The Brut Nature is very elegant but also has an appealing wild element that Pinot Meunièr often gives. So long, so pure, and so much better than many of the hip growers that everyone is drinking. Toasty, nutty nose with every expanding mineral complexity. The palate has supreme elegance, sappy red cherry fruit, incredible concentration and sap. The depth and flavor intensity are world class as are the power, concentration and finesse. Just top top class. The finish is like you just rode a roller coaster - you are left with the long but fleeting memories of the perfection of the palate. This is Brut nature, but not a screecher, like some can be. Simply put this is an astonishing bottle of Champagne and the value for the money is unlike any Brut Nature out there. It is one of those Champagnes that is so balanced, so fine, so elegant, so full of character. you would have no issue paying $60-$80 a bottle. What I love about their Brut Nature in particular is it is so sappy and well-fruited that you swear there has to be sugar in there. Even a little. No. None. Nada. It's like those people spinning plates on sticks. One small mistake of balance and the whole thing comes tumbling down. That is this wine, a perfectly balanced wine that the drinker cannot believe is so balanced despite the odds against it.
A client and a friend just went to La Fete du Champagne in NYC which is pretty much the biggest event stateside for Champagne. He texted me and said, you know I've been reading for years how you kind of trash most Brut Nature because they are too screechy and not balanced, and you know, it's even worse than you say. I liked maybe 2-3 out of 30+ Brut Natures.
Across the board my yearly tasting with Isabelle Perseval of Perseval-Farge was extraordinary as it was revelatory. The flavor intensity is something I hadn't really encountered before in Champagne. The purity, the delineation, the body, the length were all just top class. Isabelle asked me which was my favorite, I couldn't answer, then she asked me for top 3, and I reluctantly answered (La Pucelle, Jean Baptiste & the Brut Nature), but that whole lineup was insane. Memories of tasting the Roulout 14s and 13s, Donnhoff '01s, Battenfeld Spanier 15s Prum 05s and other such ethereal tastings in Europe rang into my head, as this annual tasting is always up there. I retasted and then left and reflected on what just happened. I was so giddy and on a cloud on the drive back to Reims. That was just a perfect tasting and a funny counterpoint to getting there as Isabelle had to guide us on the phone as the GPS was possessed and I was late and anxious walking in and then stuck my big nose in that glass and all was right in the world. It's that type of wine. And that type of estate. It's a 5 star Fass Schnozz estate.
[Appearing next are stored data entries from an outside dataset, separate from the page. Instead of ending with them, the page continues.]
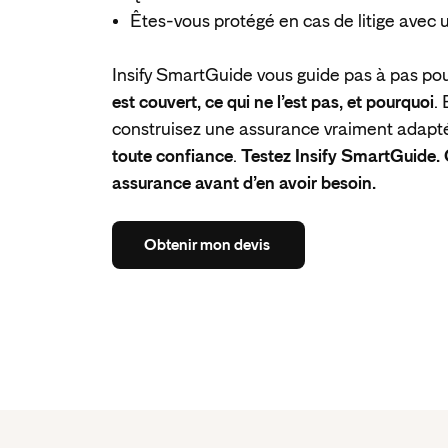
Êtes-vous protégé en cas de litige avec u
Insify SmartGuide vous guide pas à pas po
est couvert, ce qui ne l’est pas, et pourquoi
.
construisez une assurance vraiment adaptée
toute confiance
.
Testez Insify SmartGuide.
assurance avant d’en avoir besoin.
Obtenir
mon
devis
Obtenir
mon
devis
The estate is only 4 hectares but like our own Croix Montjoie in Vezelay it is unusual that all the wines they make are from one continuous plot. It's usually not that way in Champagne at all. There are maybe 27 or 28 Clos' in all of Champagne. Not that this is one, but pretty close. They farm sustainably and are very concerned about what their work on the land will affect future generations. They use lower sulfur than most but not at the levels of natural winemakers.